Giving your data meaningful names helps you better understand it. For example, if your document contains a column with the first names of your employees, the column name A does not necessarily help you understand the meaning of the data contained in that column. For the same reason, you probably are likely to have one header row in the document that will store the names of your columns. But when a user scrolls down, the content of the header row would be hidden and the user would not see the names.

It will be useful if you can set the column heading name when the first row is not visible as shown in the image below.

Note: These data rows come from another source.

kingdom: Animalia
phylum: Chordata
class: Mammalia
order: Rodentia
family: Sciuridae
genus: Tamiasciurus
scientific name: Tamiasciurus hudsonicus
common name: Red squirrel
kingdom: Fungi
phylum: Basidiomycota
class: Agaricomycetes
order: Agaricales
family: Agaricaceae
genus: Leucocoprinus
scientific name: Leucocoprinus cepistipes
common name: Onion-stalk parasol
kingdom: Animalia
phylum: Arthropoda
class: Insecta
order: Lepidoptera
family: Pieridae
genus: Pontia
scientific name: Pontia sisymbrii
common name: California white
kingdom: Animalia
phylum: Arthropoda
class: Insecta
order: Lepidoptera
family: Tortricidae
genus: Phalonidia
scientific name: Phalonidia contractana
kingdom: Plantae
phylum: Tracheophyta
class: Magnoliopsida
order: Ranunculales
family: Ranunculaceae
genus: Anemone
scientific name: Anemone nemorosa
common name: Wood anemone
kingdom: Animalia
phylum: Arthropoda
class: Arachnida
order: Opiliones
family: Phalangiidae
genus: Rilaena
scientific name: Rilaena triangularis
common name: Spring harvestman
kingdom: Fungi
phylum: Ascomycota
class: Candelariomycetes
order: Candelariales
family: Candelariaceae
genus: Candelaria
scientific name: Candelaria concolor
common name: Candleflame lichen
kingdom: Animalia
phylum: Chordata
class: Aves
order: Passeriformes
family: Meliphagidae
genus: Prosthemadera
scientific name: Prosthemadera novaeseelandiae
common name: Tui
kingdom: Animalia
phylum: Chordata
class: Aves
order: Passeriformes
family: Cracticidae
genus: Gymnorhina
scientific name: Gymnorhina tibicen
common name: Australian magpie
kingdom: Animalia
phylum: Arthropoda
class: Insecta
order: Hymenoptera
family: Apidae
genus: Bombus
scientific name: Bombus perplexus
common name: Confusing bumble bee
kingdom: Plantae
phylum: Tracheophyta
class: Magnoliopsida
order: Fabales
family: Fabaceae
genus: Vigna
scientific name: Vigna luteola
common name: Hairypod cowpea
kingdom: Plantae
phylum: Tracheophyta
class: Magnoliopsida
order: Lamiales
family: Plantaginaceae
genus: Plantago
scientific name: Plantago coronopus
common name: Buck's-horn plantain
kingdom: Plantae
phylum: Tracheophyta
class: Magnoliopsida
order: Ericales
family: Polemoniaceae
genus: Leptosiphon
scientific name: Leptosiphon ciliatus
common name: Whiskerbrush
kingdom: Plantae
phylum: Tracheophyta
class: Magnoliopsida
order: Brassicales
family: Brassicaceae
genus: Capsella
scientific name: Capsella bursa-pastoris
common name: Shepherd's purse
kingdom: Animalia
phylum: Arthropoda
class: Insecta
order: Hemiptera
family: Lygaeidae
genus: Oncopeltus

Figure 1: Column with custom heading name

WinForms RadSpreadsheet Column with custom heading name

Change the Row and Column Headings

Each worksheet has a property called RenderNameConverter, which provides a mechanism for changing the row and column headings for UI purposes, including the PDF export. All you need to do is create a custom name converter and assign an instance of it to the RenderNameConverter property. The converter class must inherit from HeaderNameRenderingConverterBase.

Example 1 shows a simple implementation for the converter class used for creating the snapshots above.

Example 1: Create a custom name converter

public class CustomNameConverter : HeaderNameRenderingConverterBase
{
    protected override string ConvertColumnIndexToNameOverride(HeaderNameRenderingConverterContext context, int columnIndex)
    {
        if (columnIndex == 0)
        {
            return "First Name";
        }
        return base.ConvertColumnIndexToNameOverride(context, columnIndex);
    }
}

Public Class CustomNameConverter
    Inherits HeaderNameRenderingConverterBase
    Protected Overrides Function ConvertColumnIndexToNameOverride(ByVal context As HeaderNameRenderingConverterContext, ByVal columnIndex As Integer) As String
        If columnIndex = 0 Then
            Return "First Name"
        End If
        Return MyBase.ConvertColumnIndexToNameOverride(context, columnIndex)
    End Function
End Class

After implementing your custom name converter you need to instantiate it and assign it to the worksheet RenderNameConverter property. Example 2 sets a new instance of the CustomNameConverter created in Example 1 to a RadSpreadsheet's worksheet.

Example 2: Instantiate and assign a custom converter

this.radSpreadsheet.SpreadsheetElement.Workbook.Worksheets[0].HeaderNameRenderingConverter = new CustomNameConverter();

Me.radSpreadsheet.SpreadsheetElement.Workbook.Worksheets(0).HeaderNameRenderingConverter = New CustomNameConverter()

That's it. The column heading is changed.